1. Box-type resistance furnaces can be used in the heat-processing, cement, and building-materials industries for the heat treatment or processing of small workpieces.
2. This national-standard, energy-efficient box-type resistance furnace is primarily used for heat treatment processes such as normalizing, quenching, and annealing of alloy steel products and various metal components, as well as for high-temperature sintering of cutting blades made of materials such as diamond. It is also suitable for quenching, normalizing, annealing, and tempering heating of workpieces made of carbon steel, alloy steel, high-manganese steel, high-chromium steel, and other materials.
3. Box-type resistance furnaces can be used for the heat treatment of small parts, springs, and dies; high-temperature box-type resistance furnaces typically reach temperatures of up to 1,800°C.
II. What are the advantages and disadvantages of box-type resistance furnaces?
Now that we’ve understood the function of a box-type resistance furnace, let’s examine its advantages and disadvantages.
1. Advantages of Box-Type Resistance Furnaces
Box-type resistance furnaces offer advantages such as rapid heating, uniform temperature distribution, and long service life, and their furnace chamber dimensions can be custom-designed to meet specific requirements.

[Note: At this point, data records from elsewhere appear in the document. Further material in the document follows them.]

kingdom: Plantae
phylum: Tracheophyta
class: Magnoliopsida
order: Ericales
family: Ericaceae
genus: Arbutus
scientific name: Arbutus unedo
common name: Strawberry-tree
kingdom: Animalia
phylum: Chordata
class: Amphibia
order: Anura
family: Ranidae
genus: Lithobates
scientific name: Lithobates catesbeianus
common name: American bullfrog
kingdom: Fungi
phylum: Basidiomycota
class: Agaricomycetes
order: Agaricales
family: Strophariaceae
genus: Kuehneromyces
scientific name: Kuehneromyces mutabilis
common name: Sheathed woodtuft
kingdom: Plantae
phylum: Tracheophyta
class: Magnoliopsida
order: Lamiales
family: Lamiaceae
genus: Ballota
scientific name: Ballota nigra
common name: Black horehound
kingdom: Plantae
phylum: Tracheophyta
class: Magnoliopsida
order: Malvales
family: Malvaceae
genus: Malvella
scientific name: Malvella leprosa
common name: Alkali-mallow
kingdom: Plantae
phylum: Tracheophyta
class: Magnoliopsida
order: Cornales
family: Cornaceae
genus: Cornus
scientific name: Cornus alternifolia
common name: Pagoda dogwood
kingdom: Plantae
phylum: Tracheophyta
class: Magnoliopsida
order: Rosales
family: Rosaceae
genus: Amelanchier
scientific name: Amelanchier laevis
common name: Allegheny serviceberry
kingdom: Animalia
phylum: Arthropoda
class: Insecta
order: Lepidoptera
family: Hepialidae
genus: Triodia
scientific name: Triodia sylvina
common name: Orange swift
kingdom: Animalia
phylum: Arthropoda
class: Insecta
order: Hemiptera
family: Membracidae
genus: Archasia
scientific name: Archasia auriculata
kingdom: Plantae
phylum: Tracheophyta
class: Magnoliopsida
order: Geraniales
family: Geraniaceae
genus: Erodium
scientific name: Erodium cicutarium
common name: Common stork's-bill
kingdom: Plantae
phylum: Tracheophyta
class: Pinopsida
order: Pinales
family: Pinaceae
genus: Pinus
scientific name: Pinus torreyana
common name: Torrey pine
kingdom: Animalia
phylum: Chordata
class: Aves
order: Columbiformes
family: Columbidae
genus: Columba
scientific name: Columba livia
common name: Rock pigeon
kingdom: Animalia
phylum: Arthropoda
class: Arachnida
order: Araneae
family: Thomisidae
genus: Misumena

2. Disadvantages of Box-Type Resistance Furnaces
Box-type resistance furnaces also have several drawbacks, such as insufficient temperature-control accuracy and low energy efficiency.
III. Structural Features of Box-Type Resistance Furnaces
1. The exterior is coated with high-temperature and corrosion-resistant paint.
2. The control console is equipped with an intelligent PID digital display controller, offering excellent stability and high accuracy, and is fitted with an ammeter; its design is novel and innovative.
3. The furnace door is thickened and reinforced to prevent deformation.
4. The furnace lining is made of high-quality thermal insulation cotton, providing excellent heat retention.
5. Real-time furnace temperature monitoring function (displays the actual furnace temperature even when heating is off, facilitating continuous observation of furnace temperature conditions).
6. Simple wiring, clear diagrams, and easy operation.
7. Features overload protection and short-circuit protection.
8. The furnace shell is fabricated by edge-bending and welding high-quality steel plates, while the working chamber is a fire-resistant masonry hearth containing the heating elements; the space between the furnace and the shell is lined with thermal insulation material.